Give back the listing in full and exactly, leaving out the images.

= Beginning of Section =

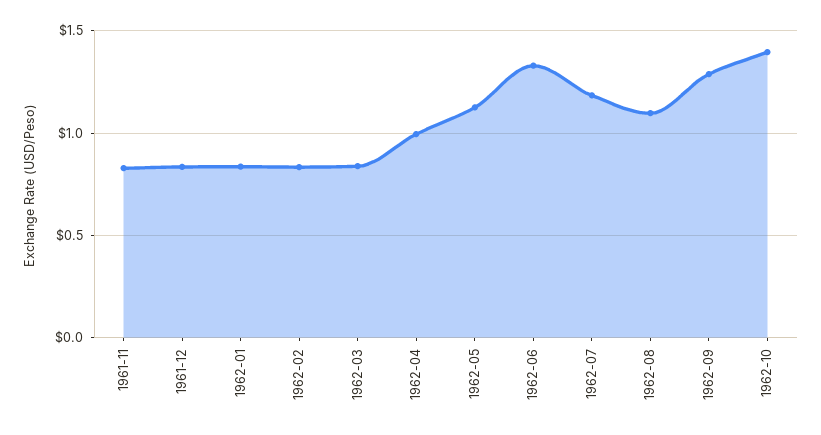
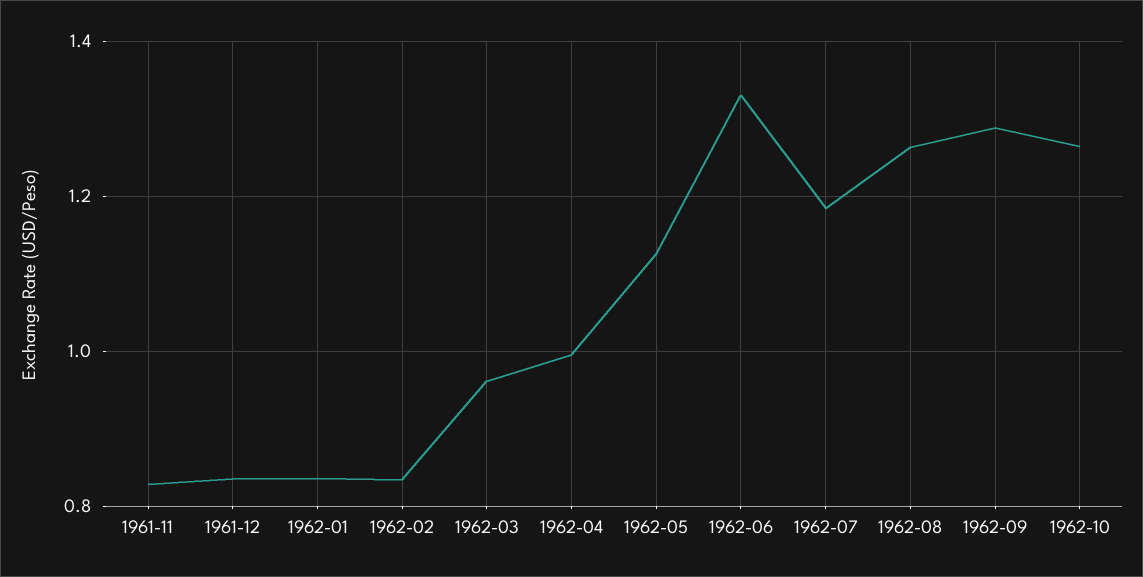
  {
    "1961-11": 0.82,
    "1961-12": 0.84,
    "1962-01": 0.84,
    "1962-02": 0.84,
-   "1962-03": 0.85,
+   "1962-03": 0.96,
    "1962-04": 1,
    "1962-05": 1.12,
    "1962-06": 1.34,
    "1962-07": 1.18,
-   "1962-08": 1.1,
+   "1962-08": 1.26,
    "1962-09": 1.28,
-   "1962-10": 1.4
+   "1962-10": 1.26
  }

= End of Section =

### Solution for this problem
  {
    "1961-11": 0.82,
    "1961-12": 0.84,
    "1962-01": 0.84,
    "1962-02": 0.84,
-   "1962-03": 0.85,
+   "1962-03": 0.96,
    "1962-04": 1,
    "1962-05": 1.12,
    "1962-06": 1.34,
    "1962-07": 1.18,
-   "1962-08": 1.1,
+   "1962-08": 1.26,
    "1962-09": 1.28,
-   "1962-10": 1.4
+   "1962-10": 1.26
  }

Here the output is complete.